Secretary's Register Honors Culturally Significant Properties

When the U.S. Embassy in Rome began security improvements around the Palazzo Margherita, a 17th-century building it acquired for offices in 1946, workers unearthed ancient artifacts, including imperial lead water pipes from a villa owned by General Sallust, one of Julius Caesar's officers. The embassy hired an Italian archaeologist to record and preserve the artifacts.

In Paris, the Hotel Talleyrand, an outstanding example of 18th-century French architecture that the United States purchased in 1950, has been undergoing a meticulous restoration over the past eight years. Thanks to funds contributed largely by private donors, French painters, gilders, weavers and carvers have been able to restore the interior of the building, which served as the headquarters for the Marshall Plan, an innovative assistance program that helped Europe recover after World War II.

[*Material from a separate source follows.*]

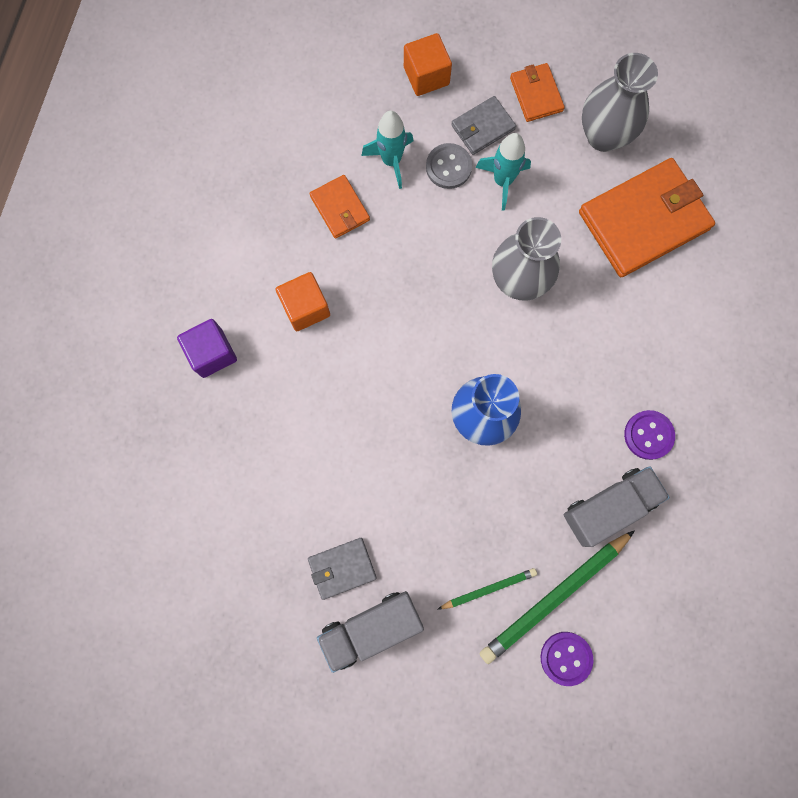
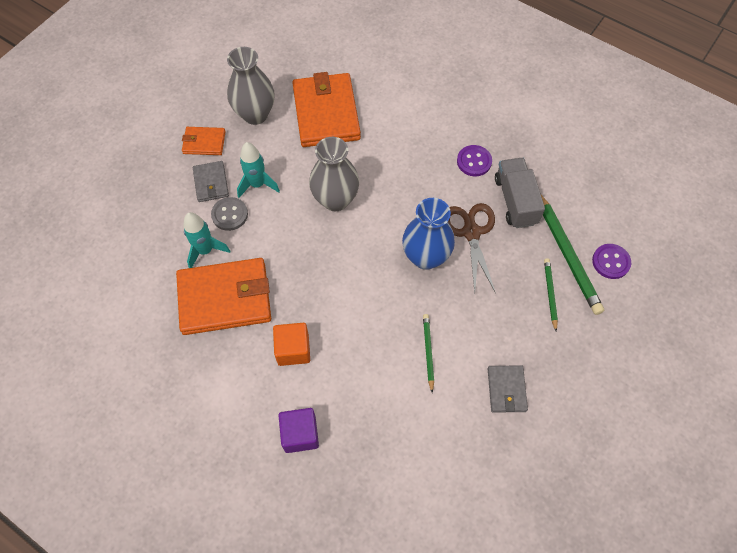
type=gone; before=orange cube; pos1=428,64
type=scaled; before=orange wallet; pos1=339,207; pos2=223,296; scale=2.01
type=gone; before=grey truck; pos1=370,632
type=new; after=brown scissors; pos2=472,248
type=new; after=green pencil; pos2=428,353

In Seoul, South Korea, a building that was once part of the royal Duksoo Palace was purchased from the royal family in 1888 and carefully preserved and restored. It now serves as the U.S. Embassy's guest house. The Korean people have acknowledged the building, known as the Old American Legation, as a symbol of freedom against aggressors.

In Manila, Philippines, the chancery that hosts the U.S. Embassy not only has been placed on the Secretary's Register but also has been designated a historic property by the National Historical Institute of the Philippines. Its bullet-scarred flagpole has been left unrepaired as a testament to the battles fought on its grounds during World War II.

These four architectural treasures are among 17 properties listed on the Secretary of State's Register of Culturally Significant Property, which is similar to the National Register of Historic Places maintained by the U.S. secretary of the interior.

Other properties on the register include Winfield House in London; Schoenborn Palace in Prague, the Czech Republic; the Old Legation in Tangier, Morocco; the Ambassador's Residence in Tokyo; Palacio Bosch in Buenos Aires, Argentina; the Ambassador's Residence in Hanoi, Vietnam; Villa Otium in Oslo, Norway; the New Delhi Chancery in New Delhi; the American Center in Alexandria, Egypt; the Chancery in Athens, Greece; Truman Hall in Brussels, Belgium; Byne House in Madrid, Spain; and the U.S. Embassy in Tirana, Albania.

In the State Department, a group called the Cultural Resources Committee reviews properties that are nominated each year for the register, which includes chanceries, ambassadorial residences, office buildings, staff apartments, a gardener's house and a guesthouse. The committee also maintains an inventory of significant overseas properties owned or leased by the U.S. government and clarifies protection standards and guidelines.

The State Department manages approximately 180 properties that are significant for their historical, architectural or cultural qualities, according to Kevin Lee Sarring, the State Department's cultural resources architect and secretary of the Cultural Resources Committee.

Nominations for the register sometimes come from U.S. embassies, but also can be initiated by civil servants in Washington and other individuals, Sarring told USINFO.

Listing on the secretary's register not only honors a site, but it also helps the Department of State manage and protect the property, Sarring said. "In terms of competing for scarce maintenance resources, it helps, too," he said.

Whenever bringing a property in line with security standards might have an adverse impact on the elements that make the property culturally significant, the Department of State and the Bureau of Overseas Buildings Operations follow preservation guidelines -- including guidance issued by the secretary of the interior, the Venice Charter for the Conservation and Restoration of Monuments and Sites, and the host country's regulations and customs. The aim is to make these properties secure without compromising the qualities that make them significant.

The secretary's register is likely to grow, Sarring said, adding that the working list of nominated properties has reached 180. "We draw from that list to make our recommendations to the secretary," he said.